The country’s imports increased by 13.2% in September from a year earlier, daily South China Morning Post reported.

The latest figure follows a 2.1% contraction in August and marks the first rise in imports since June.

Exports from China, where the first COVID-19 cases were reported last December, climbed for a fourth consecutive month, rising by 9.9% on an annual basis and up slightly from 9.5% in August.

Overall, China’s foreign trade grew by 0.7% year-on-year in the first three quarters of 2020, with exports up by 1.8% and imports declining 0.6%, the country’s General Administration of Customs said.

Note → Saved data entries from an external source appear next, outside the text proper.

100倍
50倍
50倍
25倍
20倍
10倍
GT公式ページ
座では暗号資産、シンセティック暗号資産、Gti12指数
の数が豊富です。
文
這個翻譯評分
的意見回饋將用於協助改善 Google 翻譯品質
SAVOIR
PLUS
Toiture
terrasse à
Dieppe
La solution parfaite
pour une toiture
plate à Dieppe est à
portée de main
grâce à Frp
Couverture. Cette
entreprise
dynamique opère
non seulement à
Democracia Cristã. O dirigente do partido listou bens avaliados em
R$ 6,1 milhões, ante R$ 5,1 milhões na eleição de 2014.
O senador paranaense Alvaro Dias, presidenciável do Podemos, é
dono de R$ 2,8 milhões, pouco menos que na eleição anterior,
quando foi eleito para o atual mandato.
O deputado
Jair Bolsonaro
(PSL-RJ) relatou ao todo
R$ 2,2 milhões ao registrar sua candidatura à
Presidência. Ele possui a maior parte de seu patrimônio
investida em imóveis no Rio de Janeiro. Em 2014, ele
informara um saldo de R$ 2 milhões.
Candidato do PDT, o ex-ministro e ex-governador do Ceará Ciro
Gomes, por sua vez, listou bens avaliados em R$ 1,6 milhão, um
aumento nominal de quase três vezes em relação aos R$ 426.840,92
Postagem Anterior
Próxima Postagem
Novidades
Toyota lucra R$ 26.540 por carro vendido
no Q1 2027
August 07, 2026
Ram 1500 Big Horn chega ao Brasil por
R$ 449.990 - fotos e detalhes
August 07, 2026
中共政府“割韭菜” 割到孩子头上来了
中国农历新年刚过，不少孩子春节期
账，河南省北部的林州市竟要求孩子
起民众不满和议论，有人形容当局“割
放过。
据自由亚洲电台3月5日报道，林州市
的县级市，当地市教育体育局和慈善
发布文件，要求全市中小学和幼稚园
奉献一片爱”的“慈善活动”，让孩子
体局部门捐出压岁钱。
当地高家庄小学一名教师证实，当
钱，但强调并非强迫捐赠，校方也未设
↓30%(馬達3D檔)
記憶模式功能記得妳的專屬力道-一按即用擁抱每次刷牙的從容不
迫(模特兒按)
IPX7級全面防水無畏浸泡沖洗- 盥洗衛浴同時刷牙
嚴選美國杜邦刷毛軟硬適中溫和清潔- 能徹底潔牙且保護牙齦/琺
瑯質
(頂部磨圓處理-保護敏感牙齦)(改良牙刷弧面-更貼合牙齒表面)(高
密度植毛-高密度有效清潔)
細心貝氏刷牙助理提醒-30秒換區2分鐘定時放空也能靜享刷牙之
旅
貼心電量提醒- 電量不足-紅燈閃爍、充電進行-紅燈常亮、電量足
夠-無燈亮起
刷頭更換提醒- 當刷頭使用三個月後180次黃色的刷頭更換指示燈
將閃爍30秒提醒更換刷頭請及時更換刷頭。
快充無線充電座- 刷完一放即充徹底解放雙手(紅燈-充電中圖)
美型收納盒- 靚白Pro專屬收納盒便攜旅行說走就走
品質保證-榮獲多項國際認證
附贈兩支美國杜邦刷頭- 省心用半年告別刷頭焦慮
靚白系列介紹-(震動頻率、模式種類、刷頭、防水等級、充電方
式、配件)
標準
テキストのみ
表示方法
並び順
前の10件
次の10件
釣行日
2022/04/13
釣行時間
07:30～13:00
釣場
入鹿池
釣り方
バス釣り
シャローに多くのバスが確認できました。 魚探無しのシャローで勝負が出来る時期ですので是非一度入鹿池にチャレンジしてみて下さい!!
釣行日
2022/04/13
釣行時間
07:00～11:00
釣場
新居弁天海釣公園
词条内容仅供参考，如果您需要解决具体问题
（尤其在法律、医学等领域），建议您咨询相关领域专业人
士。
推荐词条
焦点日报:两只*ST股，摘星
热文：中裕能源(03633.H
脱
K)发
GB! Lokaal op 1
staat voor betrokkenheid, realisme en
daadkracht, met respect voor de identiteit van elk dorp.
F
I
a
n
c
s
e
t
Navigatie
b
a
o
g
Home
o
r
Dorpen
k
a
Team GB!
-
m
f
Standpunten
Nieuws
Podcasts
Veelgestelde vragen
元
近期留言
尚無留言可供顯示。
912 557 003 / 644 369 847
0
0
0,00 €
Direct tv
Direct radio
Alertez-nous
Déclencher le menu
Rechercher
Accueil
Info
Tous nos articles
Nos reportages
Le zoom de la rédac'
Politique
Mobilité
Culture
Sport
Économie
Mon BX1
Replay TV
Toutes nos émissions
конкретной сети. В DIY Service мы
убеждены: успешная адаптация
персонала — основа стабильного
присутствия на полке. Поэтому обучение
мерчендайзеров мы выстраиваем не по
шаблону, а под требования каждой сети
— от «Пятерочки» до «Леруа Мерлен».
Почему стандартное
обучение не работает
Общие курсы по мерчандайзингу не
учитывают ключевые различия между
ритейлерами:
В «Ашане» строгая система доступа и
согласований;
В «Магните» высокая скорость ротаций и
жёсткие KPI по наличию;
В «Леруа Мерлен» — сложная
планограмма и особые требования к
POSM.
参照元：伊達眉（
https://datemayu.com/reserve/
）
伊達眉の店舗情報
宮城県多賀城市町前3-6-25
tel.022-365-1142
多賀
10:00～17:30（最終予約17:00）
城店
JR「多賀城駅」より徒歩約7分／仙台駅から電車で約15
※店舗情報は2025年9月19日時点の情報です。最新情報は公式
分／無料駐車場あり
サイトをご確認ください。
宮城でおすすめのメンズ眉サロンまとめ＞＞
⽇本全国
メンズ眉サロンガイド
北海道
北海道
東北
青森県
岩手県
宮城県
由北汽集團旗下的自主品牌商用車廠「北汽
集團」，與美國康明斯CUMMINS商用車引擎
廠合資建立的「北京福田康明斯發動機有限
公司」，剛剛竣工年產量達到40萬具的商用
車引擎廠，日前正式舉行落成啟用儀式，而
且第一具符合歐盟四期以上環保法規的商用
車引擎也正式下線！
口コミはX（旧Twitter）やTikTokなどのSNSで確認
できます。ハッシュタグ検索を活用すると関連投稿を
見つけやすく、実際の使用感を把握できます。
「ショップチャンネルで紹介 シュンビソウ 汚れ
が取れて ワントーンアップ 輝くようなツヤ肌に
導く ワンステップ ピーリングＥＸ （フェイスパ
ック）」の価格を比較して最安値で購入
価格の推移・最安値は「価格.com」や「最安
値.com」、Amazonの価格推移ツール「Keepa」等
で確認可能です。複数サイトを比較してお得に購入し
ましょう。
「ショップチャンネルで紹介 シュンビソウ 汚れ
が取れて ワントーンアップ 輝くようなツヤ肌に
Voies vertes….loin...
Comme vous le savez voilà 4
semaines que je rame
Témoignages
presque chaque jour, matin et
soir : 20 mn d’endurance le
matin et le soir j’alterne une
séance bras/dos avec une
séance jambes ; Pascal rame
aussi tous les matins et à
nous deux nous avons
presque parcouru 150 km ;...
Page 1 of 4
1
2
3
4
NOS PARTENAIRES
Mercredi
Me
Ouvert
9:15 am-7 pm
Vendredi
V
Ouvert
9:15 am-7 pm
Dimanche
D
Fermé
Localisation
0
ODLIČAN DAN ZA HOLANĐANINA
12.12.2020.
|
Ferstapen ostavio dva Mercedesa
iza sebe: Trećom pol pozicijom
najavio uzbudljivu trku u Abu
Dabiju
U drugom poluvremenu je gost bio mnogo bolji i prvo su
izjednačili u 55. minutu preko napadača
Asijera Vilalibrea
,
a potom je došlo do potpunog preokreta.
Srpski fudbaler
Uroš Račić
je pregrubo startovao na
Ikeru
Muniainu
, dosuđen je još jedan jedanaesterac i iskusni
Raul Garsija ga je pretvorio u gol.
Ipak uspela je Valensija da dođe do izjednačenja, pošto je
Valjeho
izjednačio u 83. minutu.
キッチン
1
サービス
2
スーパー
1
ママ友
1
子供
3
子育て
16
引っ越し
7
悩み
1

Vehicle sales also jumped last month, with 2.08 million passenger vehicles sold, China Association of Automobile Manufacturers told state-run daily Global Times.

The figure marked an annual increase of 8%, while sales of new energy vehicles rose 67.7% year-on-year.

“China’s exports and imports have consistently beaten market expectations,” Wang Dan, chief economist with Hang Seng Bank China, told English-language state broadcaster CGTN.

The surge in imports, mostly in raw materials and other industrial inputs, “indicated strong momentum in domestic industrial production,” Wang said.

“The overall trade performance seems to suggest that China’s dual circulation strategy has withstood the test,” she added.